Railway operators will have to address the speed gap between the two kinds of trains to make sure they both run safely.


He Huawu, the ministry's general engineer, said the ministry had drafted an operational chart to allow trains to run at an interval of "only five minutes.”


He also noted that in addition to the speed gap between passenger and cargo trains, the two have "totally opposite requirements for tracks." For example, high-speed passenger trains require a much smoother track than a heavily loaded cargo train, He said.


Other transportation experts have doubted the wisdom of running the two kinds of trains on one rail network.


"A heavily loaded cargo train's destructive power is the same as that of an overloaded vehicle on the expressway," Nanfang Weekly quoted an expert as saying.


However, He said railway authorities had adopted advanced technology to resolve any problems.


The country's rail system has reportedly benefited from several upgrades, including an advanced safety control system that includes 60-kg steel rails as well as the latest sleeper cars, the strongest switches available, signal system, and anti-friction devices.


He also said the ministry had set up systems for testing and monitoring, facilities management, and emergency response.




And for the first time, the ministry has installed an advanced track that relies on laser technology.


"I can say that China's railway infrastructure and rail track technology have both reached an advanced level," He said.


Impact on airlines


A highlight of the new rail system is the use of Electric Multiple Units (EMU), or multi-car electric trains, on intercity routes. These high-speed speed trains will connect cities in the three delta areas and major city clusters. The system also links regional centers, such as Beijing and Shanghai.


The development will cut travel time by 20 to 30 percent on average.
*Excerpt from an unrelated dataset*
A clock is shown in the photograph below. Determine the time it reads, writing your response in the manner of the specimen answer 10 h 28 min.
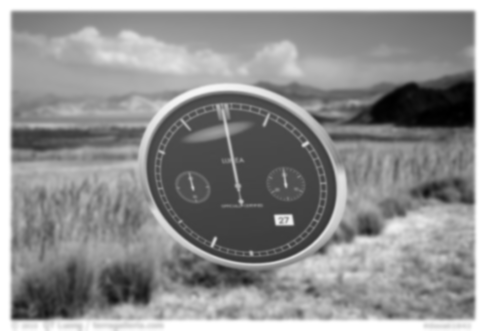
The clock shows 12 h 00 min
Passenger transport capacity should increase by at least 18 percent, while cargo transport capacity should rise by 12 percent.


But Wu Wenhua, a researcher with the National Development and Reform Commission's Macro Economy Research Institute, said that because rail and air travel have competing advantages, the new trains might not have a big effect in terms of dividing the travel market.


"Railways have definite advantages in short and middle-distance transport, which is between 400 and 1,000 km," said Wu, who headed a research project on what effect the speedup would have on airlines.


"But the picture is not as optimistic as the Ministry of Railways would like to think because railways will not be able to compete with airlines in long-distance transport, usually 1,000 km and above."


Raw passenger figures for 2005 from the General Administration of Aviation in China and the Ministry of Railways show both train and air travel is increasing, and nine times as many people take the train as fly.


The road ahead


Two-hundred-fifty kph is the fastest speed that can be reached on the existing tracks, said Hu Yadong at a recent press conference.


Still, it is looking ahead by building passenger rail lines capable of running high-speed trains at 300 kph and beyond to further expand the country's railway transport capacity.


These faster passenger rail lines will mostly parallel existing rail lines, but will be used only for passenger transport.


For example, the Beijing-Shanghai high-speed passenger rail line has been designed to run trains at a speed of 300 kph, with a possible maximum speed of 350 kph.


Though the project has not started construction yet, Nanfang Weekly reported that the electric multiple units to be used on such lines are being built.


Once the fast cars are completed, passenger and cargo transportation will be divided and the railways' transport capacity can be further enhanced, the ministry said.